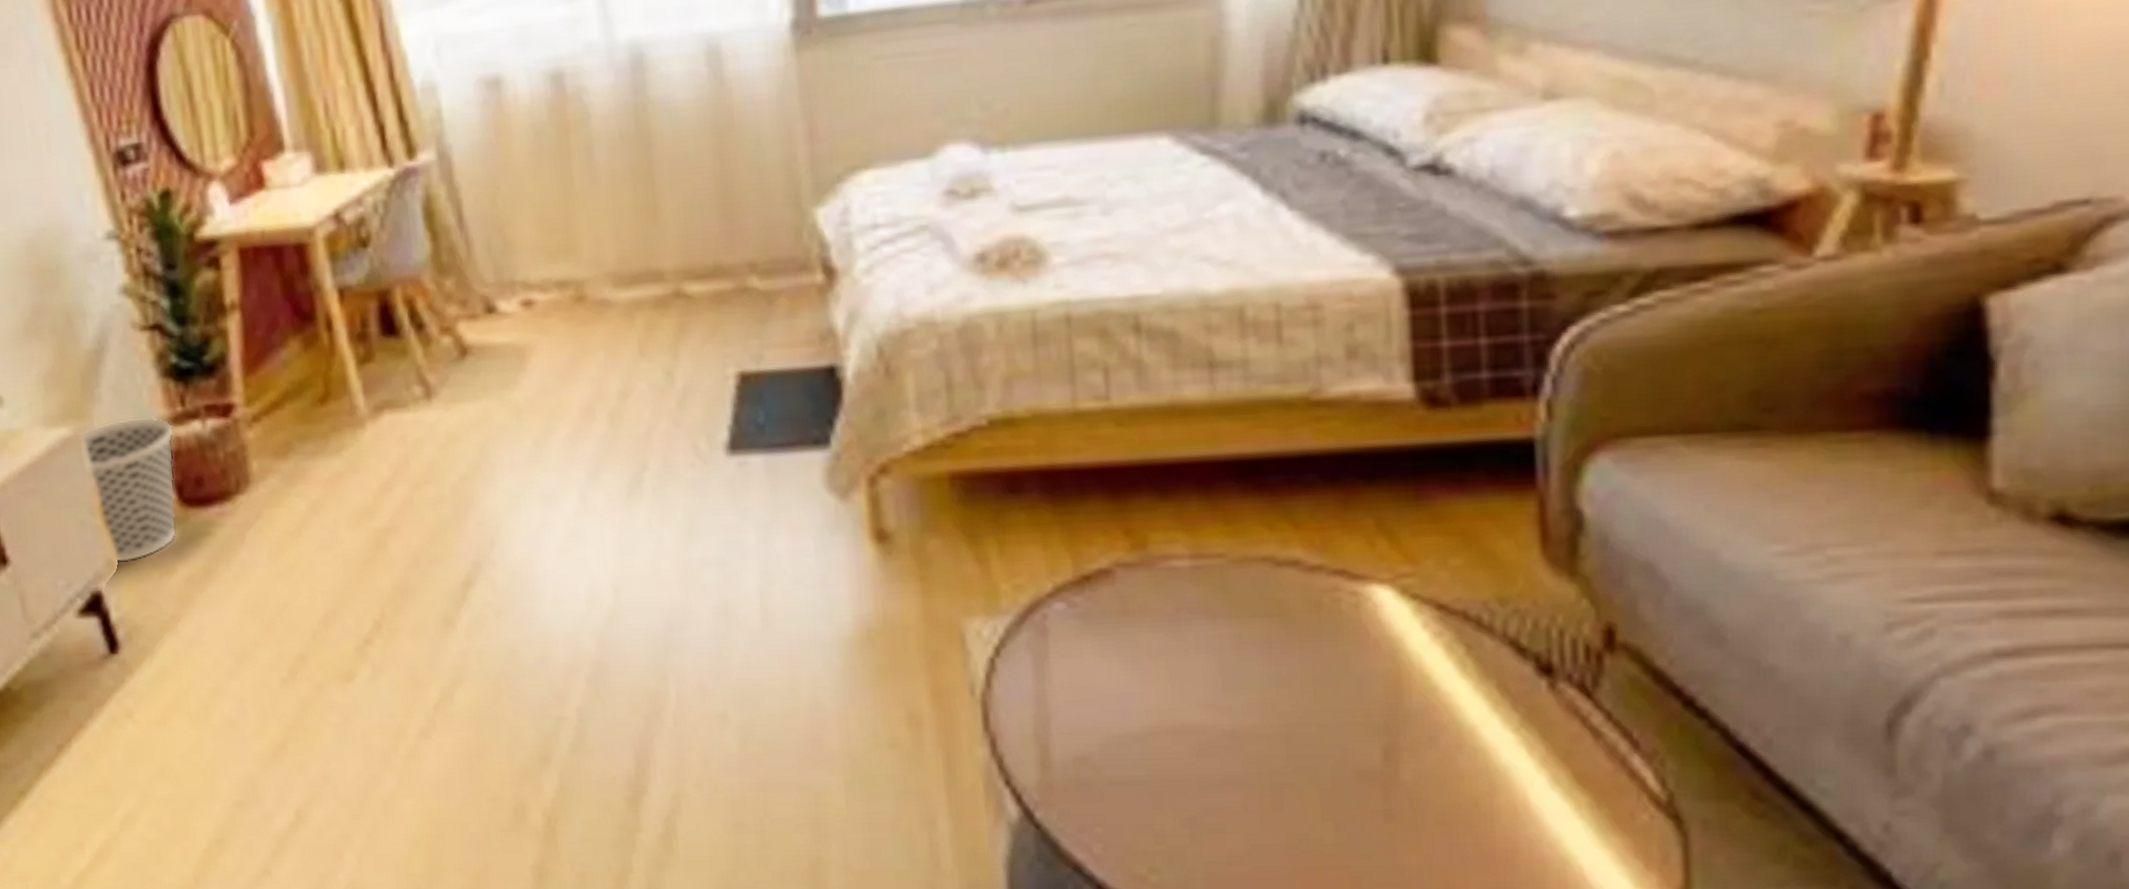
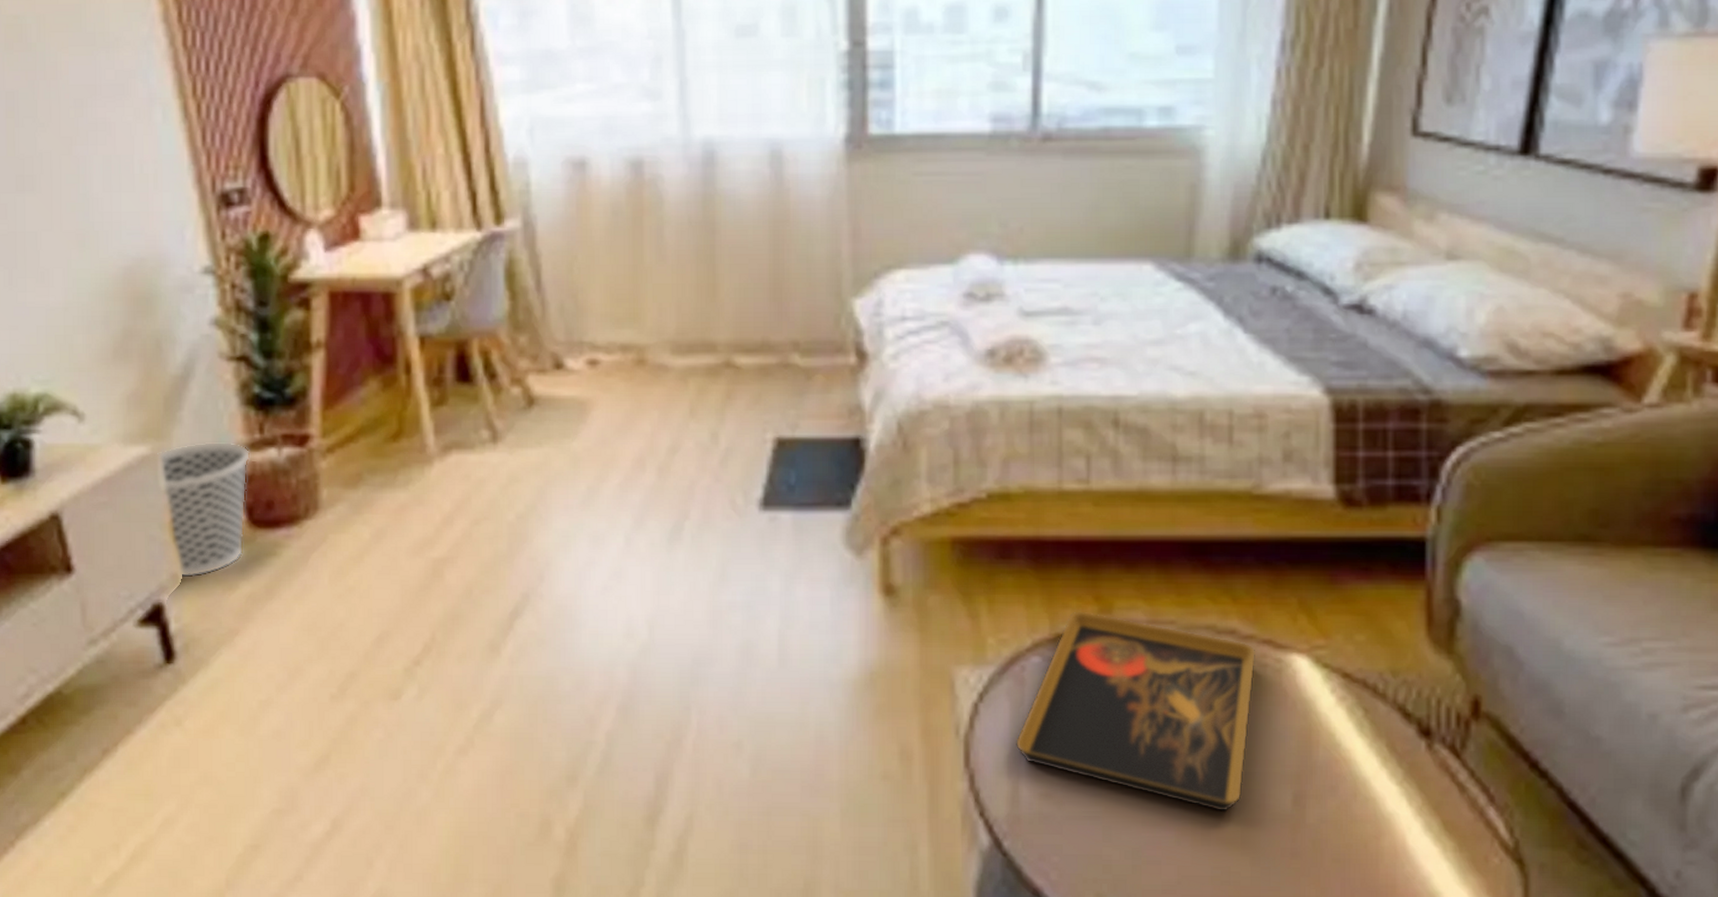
decorative tray: none [1042,547,1327,771] -> present [1016,611,1256,812]

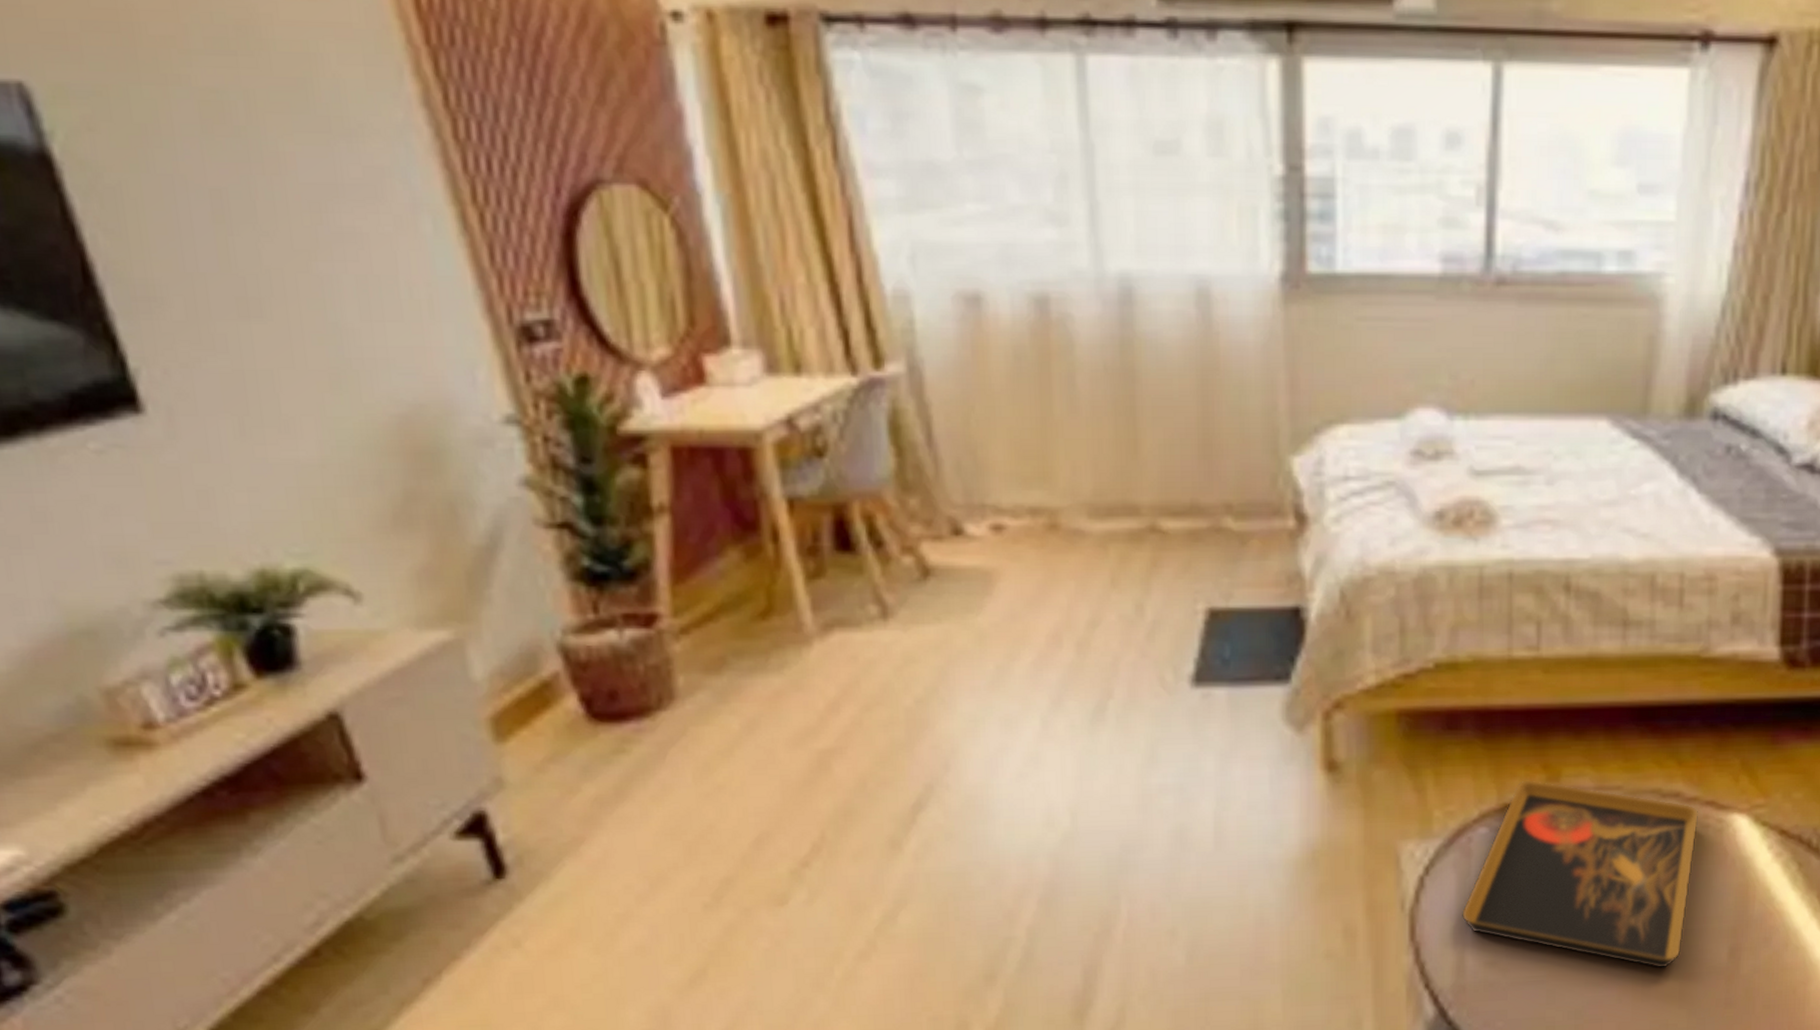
wastebasket: present [157,441,251,578] -> none [463,623,584,782]

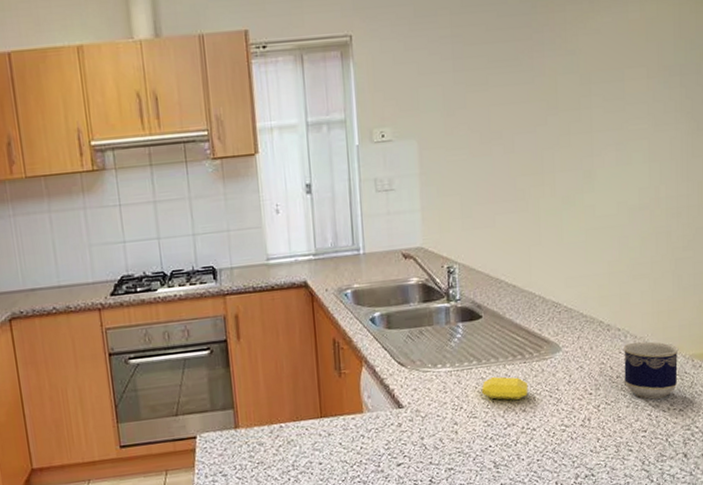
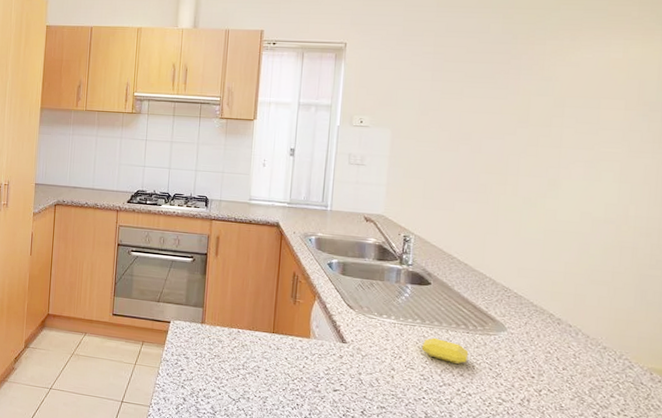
cup: present [622,341,679,400] -> none [571,341,636,402]

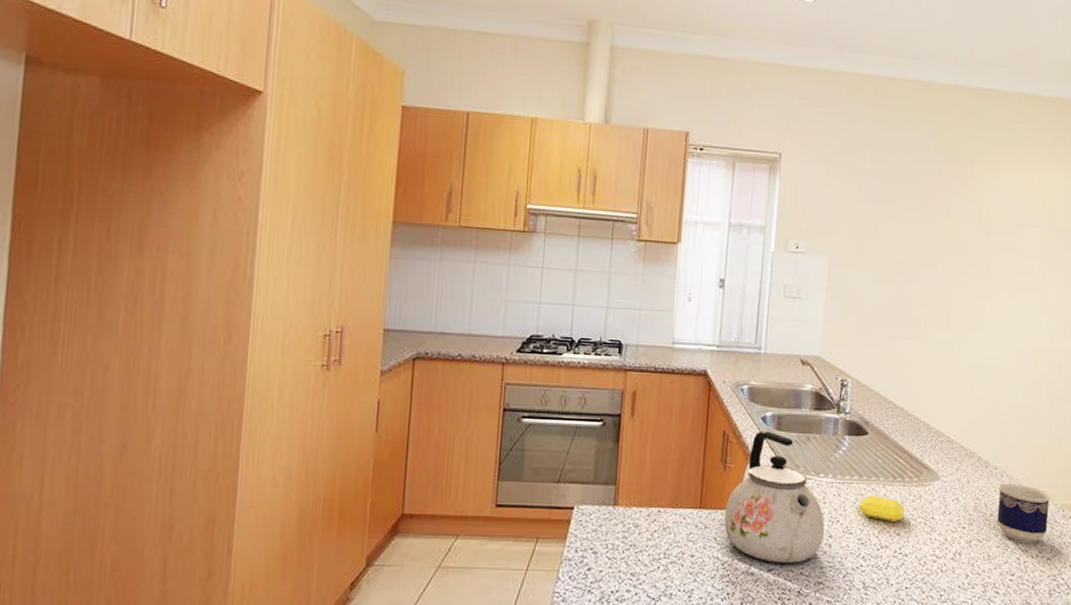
kettle: none [294,274,388,388] -> present [724,430,825,563]
cup: none [571,341,636,402] -> present [997,483,1051,544]

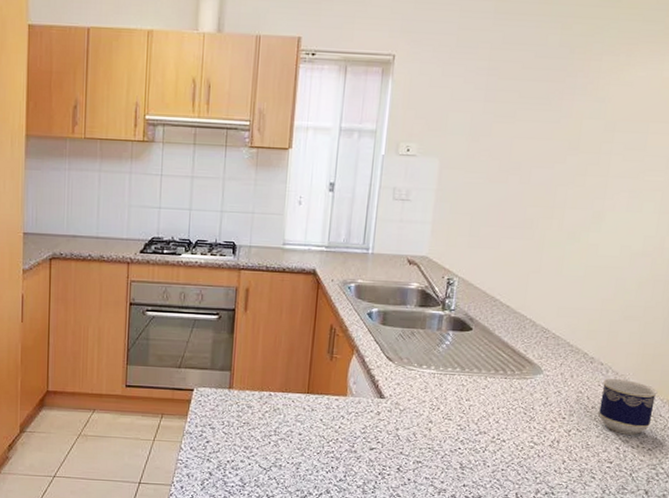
kettle: present [724,430,825,563] -> none [330,325,426,444]
soap bar: present [859,494,905,523] -> none [459,385,506,412]

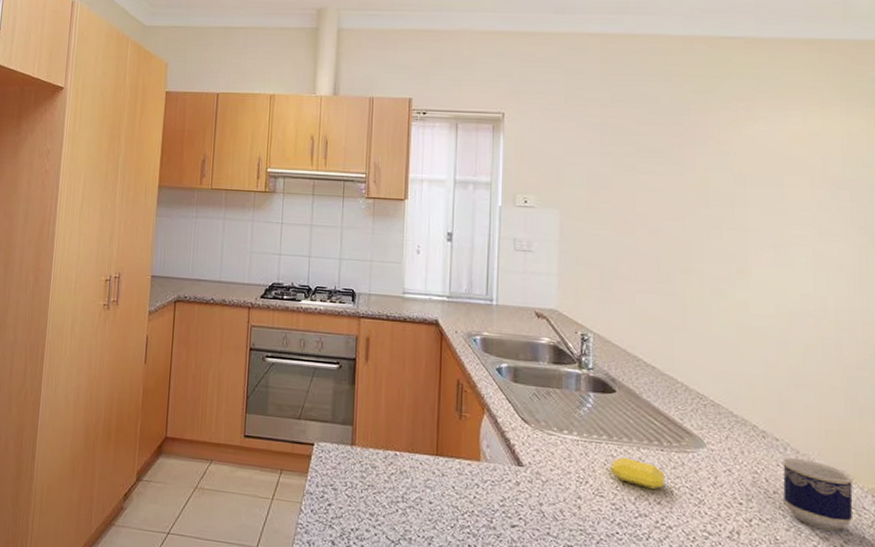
soap bar: none [459,385,506,412] -> present [610,456,665,490]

### Task brief
Retype exactly. Include each line from the start of the material through the line holding "soap bar: present", and leave the pictures out.

### Task answer
decorative tray: none [1042,547,1327,771] -> present [1016,611,1256,812]

wastebasket: present [157,441,251,578] -> none [463,623,584,782]

cup: present [622,341,679,400] -> none [571,341,636,402]

kettle: none [294,274,388,388] -> present [724,430,825,563]
cup: none [571,341,636,402] -> present [997,483,1051,544]

kettle: present [724,430,825,563] -> none [330,325,426,444]
soap bar: present [859,494,905,523] -> none [459,385,506,412]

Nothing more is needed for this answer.